Both of these attacks are very difficult to mitigate and effectively impossible to identify in advance.

Test Environment

The GossipSub reference implementation is built in Go. We have tested the production-ready version of the protocol using Protocol Labs’ newly released Testground environment, a platform for testing, benchmarking, and simulating distributed and peer-to-peer systems at scale. We have run our evaluation using Testground Kubernetes clusters on AWS and allocate 1.2 vCPUs and 2 GBs of memory per container node.

We have tested [Sybil:honest] connection ratios of up to 40:1 and compared the performance of GossipSub against: i) Bitcoin’s broadcast/flooding protocol, ii) ETH1.0’s sqrt(N)-based propagation protocol (where N is the estimate of the total number of nodes in the network).

Results

We have run hundreds of tests tweaking and playing with several parameters of the protocol in order to investigate all aspects of its performance and understand its behavioural patterns. Our results have clearly demonstrated that none of the attacks is able to bend the performance of GossipSub to the point where it can become a risk for the blockchain network running on top!

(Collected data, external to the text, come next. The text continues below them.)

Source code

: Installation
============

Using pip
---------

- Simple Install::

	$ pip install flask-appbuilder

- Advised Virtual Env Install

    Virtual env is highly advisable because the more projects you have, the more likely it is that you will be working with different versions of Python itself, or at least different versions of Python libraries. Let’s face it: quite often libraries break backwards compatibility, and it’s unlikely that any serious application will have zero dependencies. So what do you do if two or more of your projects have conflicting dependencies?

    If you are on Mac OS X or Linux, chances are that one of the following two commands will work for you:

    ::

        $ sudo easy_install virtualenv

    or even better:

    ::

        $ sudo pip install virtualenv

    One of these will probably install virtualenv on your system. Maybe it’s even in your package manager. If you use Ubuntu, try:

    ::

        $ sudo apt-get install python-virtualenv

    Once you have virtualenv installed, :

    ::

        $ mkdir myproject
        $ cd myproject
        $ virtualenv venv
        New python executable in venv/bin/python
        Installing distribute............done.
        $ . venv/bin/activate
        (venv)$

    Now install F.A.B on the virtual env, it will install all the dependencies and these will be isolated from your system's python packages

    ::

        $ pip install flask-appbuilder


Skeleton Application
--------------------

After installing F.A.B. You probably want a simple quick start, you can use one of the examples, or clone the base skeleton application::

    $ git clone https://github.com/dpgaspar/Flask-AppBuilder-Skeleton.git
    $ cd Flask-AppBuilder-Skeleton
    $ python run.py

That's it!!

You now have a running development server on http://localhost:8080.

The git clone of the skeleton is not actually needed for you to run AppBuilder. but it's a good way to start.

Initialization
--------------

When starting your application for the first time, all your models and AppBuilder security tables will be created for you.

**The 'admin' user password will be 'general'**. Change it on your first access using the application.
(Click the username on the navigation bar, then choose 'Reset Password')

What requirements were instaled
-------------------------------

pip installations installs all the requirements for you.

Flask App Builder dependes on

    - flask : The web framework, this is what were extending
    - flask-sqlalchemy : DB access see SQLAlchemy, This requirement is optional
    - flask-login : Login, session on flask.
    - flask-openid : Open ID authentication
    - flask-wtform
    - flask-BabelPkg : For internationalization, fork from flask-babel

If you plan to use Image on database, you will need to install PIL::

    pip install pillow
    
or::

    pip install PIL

In some attacks, such as the network-wide Eclipse attack, the performance is not affected at all, as Sybils are efficiently excluded from the mesh from the onset.

performance during an Eclipse attack

In some other cases, where more sophisticated attacks such as the Cold Boot Attack are tested, performance is slightly affected, but does not effectively impact the operation of the blockchain network (i.e., the 6 second deadline of Filecoin is never missed).

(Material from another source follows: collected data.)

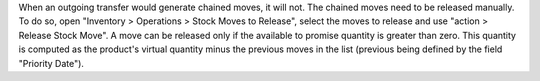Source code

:When an outgoing transfer would generate chained moves, it will not. The chained
moves need to be released manually. To do so, open "Inventory > Operations >
Stock Moves to Release", select the moves to release and use "action > Release
Stock Move". A move can be released only if the available to promise quantity is
greater than zero. This quantity is computed as the product's virtual quantity
minus the previous moves in the list (previous being defined by the field
"Priority Date").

performance during a Cold Boot attack

In contrast, propagation protocols without any security measures — in our test case, the Bitcoin and ETH1.0 pubsub protocols — suffer from both message loss and extensive delays in message propagation which in turn, in turn, results in missing the deadline. In an operational environment this would have severe consequences for the blockchain network and could mean the loss of millions of dollars.

We have dug deep into the behaviour of the protocol in order to cover all edge and corner cases that could present attack vectors. Among other things, we have captured the number of connections that peers maintain to honest peers vs. those they maintain to attacker peers.

connections to honest v attacker peers

It is impressive to see that in the worst of attacks, the Covert Flash Attack, the protocol recovers the mesh in record time — within 2 minutes of the attack being launched — without affecting message delivery performance.

GossipSub ticks all the boxes for a secure operation under all identified attacks. The protocol is deployed and operates on the Filecoin Testnet, which currently has more than 350 operational miner nodes and 400 Petabytes in storage capacity. The protocol has been operating flawlessly, validating our design decisions in an operational environment. GossipSub has been adopted and is currently being deployed on the ETH2.0 blockchain.

The team has put a tremendous amount of effort into designing, building, and testing the protocol, and we are excited to see its performance in the Filecoin mainnet. We are looking forward to the Filecoin and ETH2.0 mainnet launch, which will allow us to monitor the protocol’s performance and gather measurements from the operational environment.